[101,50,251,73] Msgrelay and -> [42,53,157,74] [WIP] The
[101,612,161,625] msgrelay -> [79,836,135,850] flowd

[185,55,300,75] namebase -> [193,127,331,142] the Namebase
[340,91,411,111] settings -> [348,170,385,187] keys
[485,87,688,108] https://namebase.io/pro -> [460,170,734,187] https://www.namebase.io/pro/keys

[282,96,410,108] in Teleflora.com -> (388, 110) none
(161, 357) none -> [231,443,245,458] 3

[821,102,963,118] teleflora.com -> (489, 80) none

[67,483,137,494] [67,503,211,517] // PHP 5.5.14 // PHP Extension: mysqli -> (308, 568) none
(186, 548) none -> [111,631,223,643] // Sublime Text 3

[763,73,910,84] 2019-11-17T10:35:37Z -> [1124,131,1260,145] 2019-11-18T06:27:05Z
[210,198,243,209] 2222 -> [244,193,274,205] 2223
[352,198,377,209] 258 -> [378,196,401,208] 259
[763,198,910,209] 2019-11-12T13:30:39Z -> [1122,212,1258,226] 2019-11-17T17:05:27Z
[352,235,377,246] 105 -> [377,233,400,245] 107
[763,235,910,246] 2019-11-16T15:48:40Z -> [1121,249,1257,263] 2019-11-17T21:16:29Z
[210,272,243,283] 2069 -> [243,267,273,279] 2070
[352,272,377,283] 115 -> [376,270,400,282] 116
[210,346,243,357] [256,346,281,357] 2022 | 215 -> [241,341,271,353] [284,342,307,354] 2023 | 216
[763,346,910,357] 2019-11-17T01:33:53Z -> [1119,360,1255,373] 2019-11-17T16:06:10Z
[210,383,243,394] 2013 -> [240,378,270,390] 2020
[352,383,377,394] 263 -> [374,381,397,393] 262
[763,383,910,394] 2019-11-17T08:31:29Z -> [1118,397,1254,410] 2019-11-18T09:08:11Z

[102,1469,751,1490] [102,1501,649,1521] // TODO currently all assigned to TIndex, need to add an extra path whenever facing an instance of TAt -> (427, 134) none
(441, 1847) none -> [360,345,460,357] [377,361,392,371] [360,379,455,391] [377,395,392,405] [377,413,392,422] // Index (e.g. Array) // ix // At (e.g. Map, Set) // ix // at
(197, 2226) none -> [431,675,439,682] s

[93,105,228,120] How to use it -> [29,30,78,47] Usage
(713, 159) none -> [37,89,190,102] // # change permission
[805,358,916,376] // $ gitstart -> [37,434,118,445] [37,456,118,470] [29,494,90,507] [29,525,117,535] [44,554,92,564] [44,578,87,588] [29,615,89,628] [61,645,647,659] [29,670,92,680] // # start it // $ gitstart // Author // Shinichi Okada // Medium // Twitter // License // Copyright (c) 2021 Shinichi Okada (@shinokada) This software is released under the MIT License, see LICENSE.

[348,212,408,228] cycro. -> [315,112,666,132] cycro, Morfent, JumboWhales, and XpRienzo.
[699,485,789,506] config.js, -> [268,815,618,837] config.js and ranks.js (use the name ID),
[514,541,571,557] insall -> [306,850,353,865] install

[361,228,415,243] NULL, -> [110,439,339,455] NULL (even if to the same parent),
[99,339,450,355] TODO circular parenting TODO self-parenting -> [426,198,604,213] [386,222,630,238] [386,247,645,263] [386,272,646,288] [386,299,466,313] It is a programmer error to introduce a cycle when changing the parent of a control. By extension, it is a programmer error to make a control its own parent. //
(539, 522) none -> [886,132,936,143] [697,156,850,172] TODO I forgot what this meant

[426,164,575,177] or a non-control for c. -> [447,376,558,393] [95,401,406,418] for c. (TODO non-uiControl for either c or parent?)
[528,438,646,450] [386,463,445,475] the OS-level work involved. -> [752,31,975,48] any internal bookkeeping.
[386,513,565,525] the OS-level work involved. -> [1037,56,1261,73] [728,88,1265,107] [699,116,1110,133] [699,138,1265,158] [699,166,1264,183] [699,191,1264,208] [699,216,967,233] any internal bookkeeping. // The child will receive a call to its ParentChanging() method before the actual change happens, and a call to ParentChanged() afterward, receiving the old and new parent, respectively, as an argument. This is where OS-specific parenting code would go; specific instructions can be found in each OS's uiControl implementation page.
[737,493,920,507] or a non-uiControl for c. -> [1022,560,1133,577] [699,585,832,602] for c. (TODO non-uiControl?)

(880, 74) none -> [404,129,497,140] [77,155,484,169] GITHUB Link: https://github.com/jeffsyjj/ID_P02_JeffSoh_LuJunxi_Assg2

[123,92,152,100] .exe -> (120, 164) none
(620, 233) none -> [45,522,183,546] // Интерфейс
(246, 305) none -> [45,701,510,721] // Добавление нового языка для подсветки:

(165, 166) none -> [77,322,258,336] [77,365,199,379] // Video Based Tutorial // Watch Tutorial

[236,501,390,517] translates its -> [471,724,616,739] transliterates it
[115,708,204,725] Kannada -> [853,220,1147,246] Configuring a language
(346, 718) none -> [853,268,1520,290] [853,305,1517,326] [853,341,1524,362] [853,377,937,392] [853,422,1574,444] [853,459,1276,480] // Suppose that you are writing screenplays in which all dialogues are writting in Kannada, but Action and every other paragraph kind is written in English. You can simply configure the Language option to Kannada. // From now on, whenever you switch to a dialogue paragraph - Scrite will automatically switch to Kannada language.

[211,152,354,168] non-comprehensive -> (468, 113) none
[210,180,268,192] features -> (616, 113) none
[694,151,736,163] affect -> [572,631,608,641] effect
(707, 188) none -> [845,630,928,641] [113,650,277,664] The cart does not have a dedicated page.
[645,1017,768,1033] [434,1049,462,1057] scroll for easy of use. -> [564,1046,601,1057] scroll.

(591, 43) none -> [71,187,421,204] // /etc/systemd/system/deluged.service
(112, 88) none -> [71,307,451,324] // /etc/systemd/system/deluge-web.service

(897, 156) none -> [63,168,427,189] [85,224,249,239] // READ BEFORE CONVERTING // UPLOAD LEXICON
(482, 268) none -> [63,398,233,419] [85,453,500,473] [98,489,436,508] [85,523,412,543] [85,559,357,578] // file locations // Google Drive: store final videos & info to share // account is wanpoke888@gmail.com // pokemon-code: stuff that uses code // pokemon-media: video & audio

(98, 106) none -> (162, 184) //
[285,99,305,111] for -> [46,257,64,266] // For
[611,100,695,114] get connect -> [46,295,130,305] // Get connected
########################################
TASK:
Across the data, how many lines have the word "system" in them? Respond with the number alone.

EXPECTED ANSWER:
2